Tavon ha 11 anni, un nome e un volto. Nel 2016 a Chicago 24 bambini, di 12 anni o meno, possono raccontare storie simili alla sua. Stavano vicino alla macchina, davanti a casa, giocavano in strada. E sono stati colpiti. Un piccolo di un anno è stato centrato al collo. Si chiamano Jamia, Corey, Devon – anche se spesso per i giornali e la privacy si chiamano John – ma li chiamano “bersagli non intenzionali”. Bambini che si trovavano al posto sbagliato al momento sbagliato.

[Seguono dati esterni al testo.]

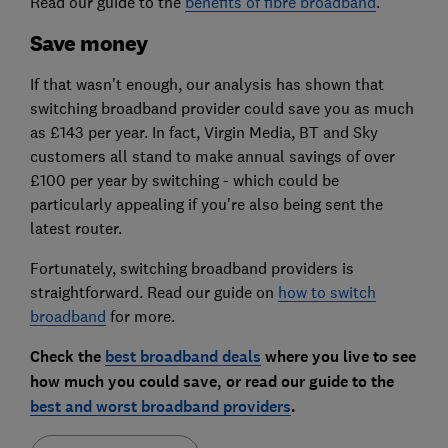
Read our guide to the
benefits of fibre broadband
.
Save money
If that wasn't enough, our analysis has shown that
switching broadband provider could save you as much
as £143 per year. In fact, Virgin Media, BT and Sky
customers all stand to make annual savings of over
£100 per year by switching - which could be
particularly appealing if you're also being sent the
latest router.
Fortunately, switching broadband providers is
straightforward. Read our guide on
how to switch
broadband
for more.
Check the
best broadband deals
where you live to see
how much you could save, or read our guide to the
best and worst broadband providers
.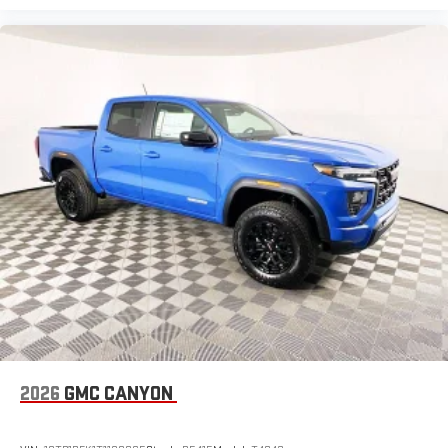
2026
GMC CANYON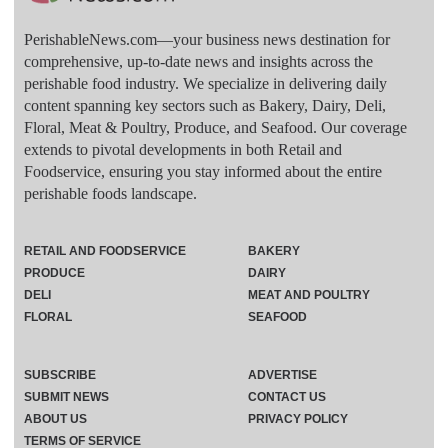
PerishableNews.com—​your business news destination for
comprehensive, up-to-date news and insights across the
perishable food industry. We specialize in delivering daily
content spanning key sectors such as Bakery, Dairy, Deli,
Floral, Meat & Poultry, Produce, and Seafood. Our coverage
extends to pivotal developments in both Retail and
Foodservice, ensuring you stay informed about the entire
perishable foods landscape.
RETAIL AND FOODSERVICE
BAKERY
PRODUCE
DAIRY
DELI
MEAT AND POULTRY
FLORAL
SEAFOOD
SUBSCRIBE
ADVERTISE
SUBMIT NEWS
CONTACT US
ABOUT US
PRIVACY POLICY
TERMS OF SERVICE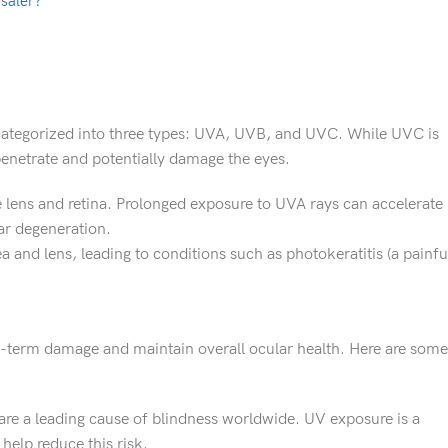
saler?
s categorized into three types: UVA, UVB, and UVC. While UVC is
netrate and potentially damage the eyes.
 lens and retina. Prolonged exposure to UVA rays can accelerate
ar degeneration.
and lens, leading to conditions such as photokeratitis (a painfu
ng-term damage and maintain overall ocular health. Here are some
, are a leading cause of blindness worldwide. UV exposure is a
help reduce this risk.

Storie non insolite nella Chicago di oggi, dove a sparare possono essere anche loro coetanei, accolti dalle gang, che gli forniscono la famiglia che molti di loro non hanno mai avuto. Una situazione sempre più fuori controllo, che a molti appare senza via d’uscita, dando a molte famiglie numerose buone ragioni per tacere su quello che è accaduto ai loro figli. Molti, ma non tutti. Tavon vuole far vedere la sua cicatrice, vuole far sapere la sua storia. E far sapere che la vita ricomincia. Sa di essere fortunato. Ricorda la paura. Ma ora può giocare nella neve, e la vita può ricominciare.